I really need to know that some of you are going through this, and if we could vent together, that would help us all.
So, I’ll start.
-My partner is at a point where he thinks I choose to be negative and I choose to sit at home in the evenings and do nothing with my free time.
-He doesn’t get how exhausted I am after such a long time of no full-night’s sleep last year and now early mornings (LO wakes up around 6am for the day). I have no energy and an active toddler who wants to throw everything around, wants to switch nursery songs/toys every other minute and wants constant stimulation.
- Partner works full-time so likes to have lie-ins at weekends. Like most men, I don’t think he considers being at home with a baby emotionally and physically like work. I do ask for a lie-in every other week but it hardly makes up for weeks of no proper rest.

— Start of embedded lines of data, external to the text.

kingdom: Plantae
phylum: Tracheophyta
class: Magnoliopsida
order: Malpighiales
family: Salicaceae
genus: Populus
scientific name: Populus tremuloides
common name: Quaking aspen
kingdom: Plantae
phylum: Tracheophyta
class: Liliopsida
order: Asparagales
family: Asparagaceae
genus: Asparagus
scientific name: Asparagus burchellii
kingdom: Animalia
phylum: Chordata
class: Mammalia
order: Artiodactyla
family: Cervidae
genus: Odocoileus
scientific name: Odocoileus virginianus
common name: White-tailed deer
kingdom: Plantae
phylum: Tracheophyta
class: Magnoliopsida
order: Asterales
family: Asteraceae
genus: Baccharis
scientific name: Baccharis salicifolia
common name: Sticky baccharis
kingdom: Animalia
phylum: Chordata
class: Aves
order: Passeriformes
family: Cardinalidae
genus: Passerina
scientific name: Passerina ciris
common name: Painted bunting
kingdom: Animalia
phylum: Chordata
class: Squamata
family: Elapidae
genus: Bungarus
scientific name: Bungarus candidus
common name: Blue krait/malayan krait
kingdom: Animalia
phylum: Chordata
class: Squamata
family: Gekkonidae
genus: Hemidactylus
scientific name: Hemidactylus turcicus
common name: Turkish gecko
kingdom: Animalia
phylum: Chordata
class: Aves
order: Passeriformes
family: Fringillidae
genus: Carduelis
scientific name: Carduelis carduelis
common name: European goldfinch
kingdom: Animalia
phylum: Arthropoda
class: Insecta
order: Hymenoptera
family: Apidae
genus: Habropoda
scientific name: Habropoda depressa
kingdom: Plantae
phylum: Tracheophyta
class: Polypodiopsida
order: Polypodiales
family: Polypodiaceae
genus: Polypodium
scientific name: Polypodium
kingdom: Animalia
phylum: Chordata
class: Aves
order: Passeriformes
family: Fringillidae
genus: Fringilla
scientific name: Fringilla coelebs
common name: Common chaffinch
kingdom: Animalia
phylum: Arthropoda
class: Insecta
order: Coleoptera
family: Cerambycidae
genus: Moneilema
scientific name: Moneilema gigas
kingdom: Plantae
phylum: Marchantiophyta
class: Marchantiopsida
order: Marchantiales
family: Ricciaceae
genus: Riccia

- I can’t sleep when my LO naps because I can’t just instantly switch off. By the time I do, LO wakes up from the nap or cries out, then falls back asleep. Or a delivery guy knocks on the door.
- I feel bored ALL the time. Like my brain cells are dying from primitive activities my LO likes doing, from listening to the same nursery songs which he loves and from doing the same daily house chores.
-I make myself go for walks with LO, but I don’t enjoy them because I’m sooo tired. No amount of vitamins is helping.
Does anyone else share any of the same frustrations?